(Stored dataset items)
......

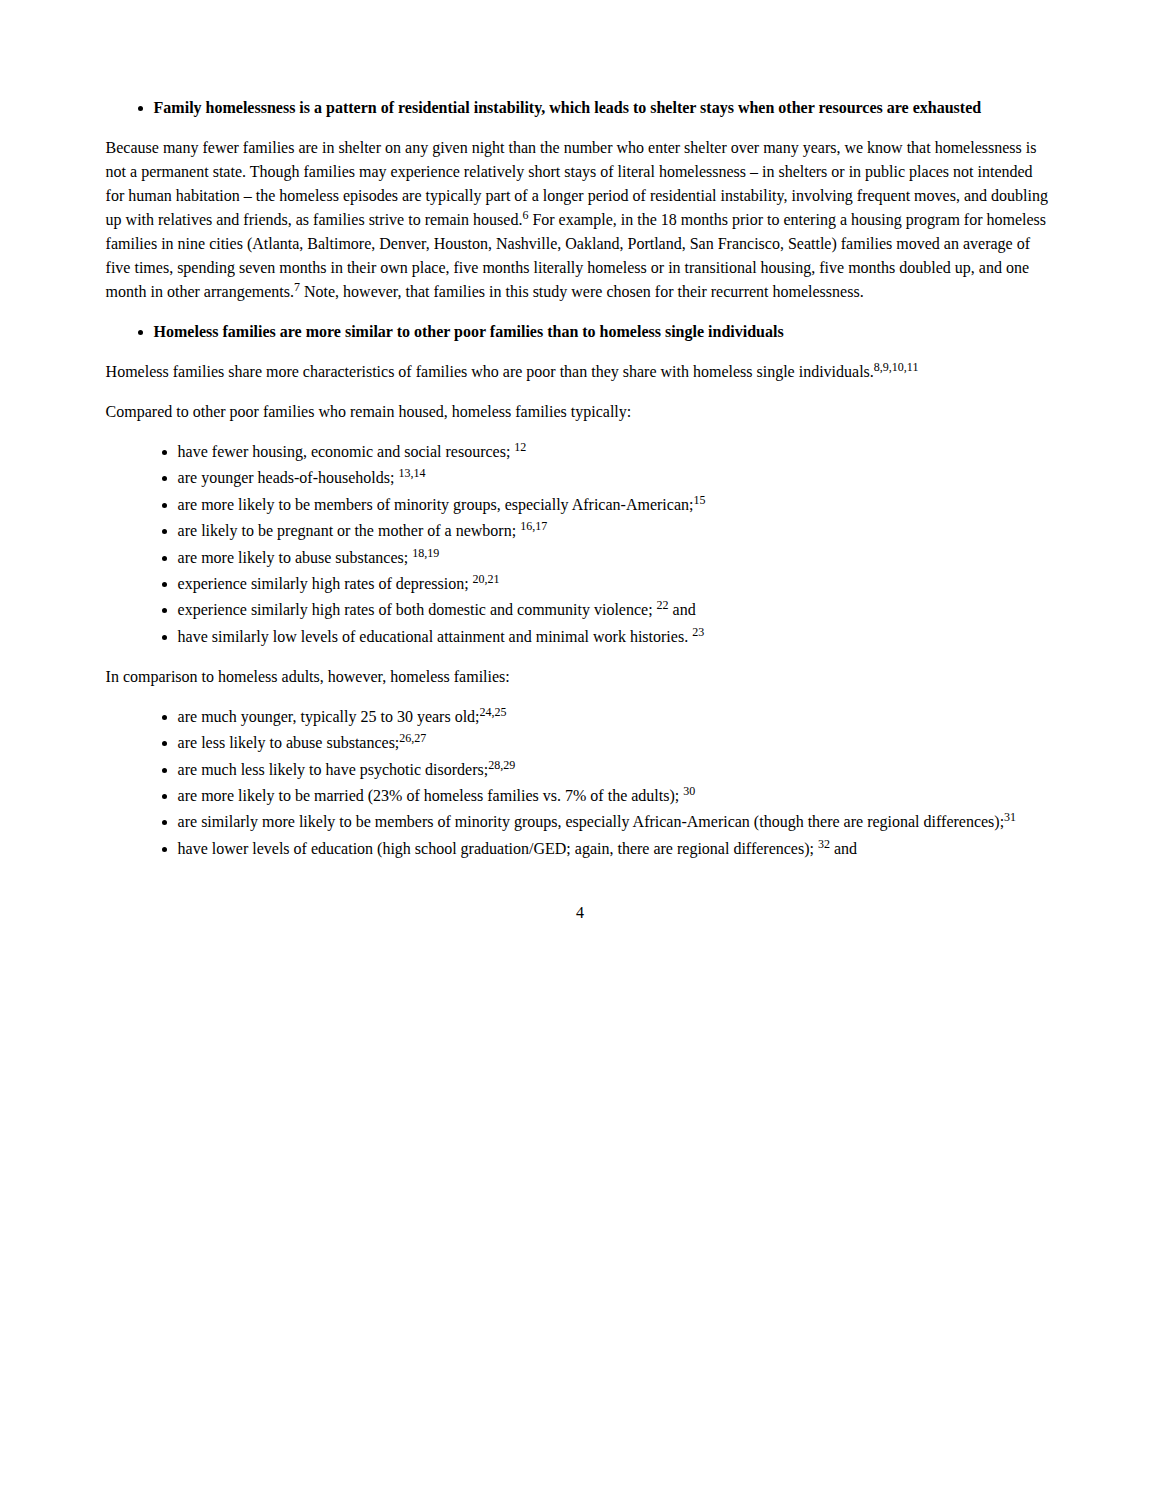Family homelessness is a pattern of residential instability, which leads to shelter stays when other resources are exhausted
Because many fewer families are in shelter on any given night than the number who enter shelter over many years, we know that homelessness is not a permanent state. Though families may experience relatively short stays of literal homelessness – in shelters or in public places not intended for human habitation – the homeless episodes are typically part of a longer period of residential instability, involving frequent moves, and doubling up with relatives and friends, as families strive to remain housed.6 For example, in the 18 months prior to entering a housing program for homeless families in nine cities (Atlanta, Baltimore, Denver, Houston, Nashville, Oakland, Portland, San Francisco, Seattle) families moved an average of five times, spending seven months in their own place, five months literally homeless or in transitional housing, five months doubled up, and one month in other arrangements.7 Note, however, that families in this study were chosen for their recurrent homelessness.
Homeless families are more similar to other poor families than to homeless single individuals
Homeless families share more characteristics of families who are poor than they share with homeless single individuals.8,9,10,11
Compared to other poor families who remain housed, homeless families typically:
have fewer housing, economic and social resources; 12
are younger heads-of-households; 13,14
are more likely to be members of minority groups, especially African-American;15
are likely to be pregnant or the mother of a newborn; 16,17
are more likely to abuse substances; 18,19
experience similarly high rates of depression; 20,21
experience similarly high rates of both domestic and community violence; 22 and
have similarly low levels of educational attainment and minimal work histories. 23
In comparison to homeless adults, however, homeless families:
are much younger, typically 25 to 30 years old;24,25
are less likely to abuse substances;26,27
are much less likely to have psychotic disorders;28,29
are more likely to be married (23% of homeless families vs. 7% of the adults); 30
are similarly more likely to be members of minority groups, especially African-American (though there are regional differences);31
have lower levels of education (high school graduation/GED; again, there are regional differences); 32 and
4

......

Output each record above exactly as written. Skip any pictures.

Family homelessness is a pattern of residential instability, which leads to shelter stays when other resources are exhausted
Because many fewer families are in shelter on any given night than the number who enter shelter over many years, we know that homelessness is not a permanent state. Though families may experience relatively short stays of literal homelessness – in shelters or in public places not intended for human habitation – the homeless episodes are typically part of a longer period of residential instability, involving frequent moves, and doubling up with relatives and friends, as families strive to remain housed.6 For example, in the 18 months prior to entering a housing program for homeless families in nine cities (Atlanta, Baltimore, Denver, Houston, Nashville, Oakland, Portland, San Francisco, Seattle) families moved an average of five times, spending seven months in their own place, five months literally homeless or in transitional housing, five months doubled up, and one month in other arrangements.7 Note, however, that families in this study were chosen for their recurrent homelessness.
Homeless families are more similar to other poor families than to homeless single individuals
Homeless families share more characteristics of families who are poor than they share with homeless single individuals.8,9,10,11
Compared to other poor families who remain housed, homeless families typically:
have fewer housing, economic and social resources; 12
are younger heads-of-households; 13,14
are more likely to be members of minority groups, especially African-American;15
are likely to be pregnant or the mother of a newborn; 16,17
are more likely to abuse substances; 18,19
experience similarly high rates of depression; 20,21
experience similarly high rates of both domestic and community violence; 22 and
have similarly low levels of educational attainment and minimal work histories. 23
In comparison to homeless adults, however, homeless families:
are much younger, typically 25 to 30 years old;24,25
are less likely to abuse substances;26,27
are much less likely to have psychotic disorders;28,29
are more likely to be married (23% of homeless families vs. 7% of the adults); 30
are similarly more likely to be members of minority groups, especially African-American (though there are regional differences);31
have lower levels of education (high school graduation/GED; again, there are regional differences); 32 and
4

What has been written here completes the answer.